Justice and local focus important in the transition process
2026-01-13Our society has to change. This will require reducing emissions and energy consumption, but also tools to address challenges such as an ageing population and population decline. The conditions for this transition vary from place to place. The importance of place and the question of justice were at the centre of the CRS symposium Everyday Life and Social and Spatial Planning in Transition.
– Transition affects both what everyday life looks like for those living in places particularly impacted by these challenges, and how local authorities plan for future services, welfare and sustainable development, says Moa Tunström, senior lecturer in human geography and director of the Centre for Research on Sustainable Societal Transformation (CRS).
The symposium programme provided perspectives and examples from people’s everyday transition efforts, visions for a transitioned society from a social and spatial planning perspective, and the tensions that may arise in between. The participants and speakers included both researchers and professionals from the region, the county administrative board and other organisations. They contributed their experiences of working with transition and social and spatial planning. Themes included deindustrialisation, small-scale food production, age integration and perspectives of justice.
– For regional planning to be fair, the concepts of distribution, recognition and representation are key, says Tomas Mitander, senior lecturer in political science. Justice has a geography and growth usually has a dominant position in social and spatial planning.
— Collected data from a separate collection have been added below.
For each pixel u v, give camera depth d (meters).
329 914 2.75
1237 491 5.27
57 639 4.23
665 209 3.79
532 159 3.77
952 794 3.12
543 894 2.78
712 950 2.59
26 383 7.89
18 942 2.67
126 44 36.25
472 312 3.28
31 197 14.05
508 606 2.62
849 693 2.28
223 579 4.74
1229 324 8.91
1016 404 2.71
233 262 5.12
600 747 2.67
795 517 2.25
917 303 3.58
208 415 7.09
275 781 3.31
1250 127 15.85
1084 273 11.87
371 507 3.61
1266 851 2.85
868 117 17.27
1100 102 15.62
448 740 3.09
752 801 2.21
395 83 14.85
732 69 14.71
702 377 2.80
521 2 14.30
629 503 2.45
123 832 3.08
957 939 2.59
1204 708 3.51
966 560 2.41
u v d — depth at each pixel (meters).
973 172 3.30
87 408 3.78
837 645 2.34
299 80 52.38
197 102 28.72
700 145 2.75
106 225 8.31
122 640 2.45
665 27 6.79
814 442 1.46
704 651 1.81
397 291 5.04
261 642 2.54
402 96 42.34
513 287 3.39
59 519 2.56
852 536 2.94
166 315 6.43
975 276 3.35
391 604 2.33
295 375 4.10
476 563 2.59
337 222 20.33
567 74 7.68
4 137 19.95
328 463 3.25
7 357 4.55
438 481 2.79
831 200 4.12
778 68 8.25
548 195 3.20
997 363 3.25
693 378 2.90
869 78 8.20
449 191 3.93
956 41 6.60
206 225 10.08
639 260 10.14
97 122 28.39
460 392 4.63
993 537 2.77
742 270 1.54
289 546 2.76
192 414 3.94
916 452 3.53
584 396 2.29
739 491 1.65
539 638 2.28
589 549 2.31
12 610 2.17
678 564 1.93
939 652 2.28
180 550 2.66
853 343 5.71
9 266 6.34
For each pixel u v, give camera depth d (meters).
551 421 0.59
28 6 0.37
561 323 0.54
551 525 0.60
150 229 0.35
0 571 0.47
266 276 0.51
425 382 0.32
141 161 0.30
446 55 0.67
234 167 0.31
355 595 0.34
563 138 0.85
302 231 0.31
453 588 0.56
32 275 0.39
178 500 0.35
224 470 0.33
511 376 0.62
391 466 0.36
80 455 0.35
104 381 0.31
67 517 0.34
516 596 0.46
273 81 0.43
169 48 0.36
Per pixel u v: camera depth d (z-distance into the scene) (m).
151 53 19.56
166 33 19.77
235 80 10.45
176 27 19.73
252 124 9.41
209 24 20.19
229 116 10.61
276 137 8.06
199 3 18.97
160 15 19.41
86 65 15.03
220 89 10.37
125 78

Access to transportation is often an issue that determines the opportunities for development and people’s opportunities for work and education.
– Transport justice, or transport poverty, is crucial to people’s everyday lives and their ability to make a living, says Jessica Berg, senior researcher at the Swedish National Road and Transport Research Institute (VTI). A sustainable transport system is a prerequisite for welfare and its absence often gives a feeling that “we don’t matter”.
Several of the speakers at the symposium emphasised the importance of maintaining a dialogue with the citizens.
– I deeply appreciate all the meetings where I meet different groups and visit different places in the county, says Georg Andrén, Governor of Värmland, who participated in the closing panel discussion. Through careful consideration, our government agency is there to help create a balanced distribution of value between different interests. It is important to listen, but also to act on what you hear.
The symposium Everyday Life and Community Planning in Transition was organised by the Centre for Research on Sustainable Societal Transformation (CRS), which is a multi- and interdisciplinary research centre at Karlstad University that operates locally, regionally, nationally and internationally with research and collaboration regarding sustainability and societal transformation.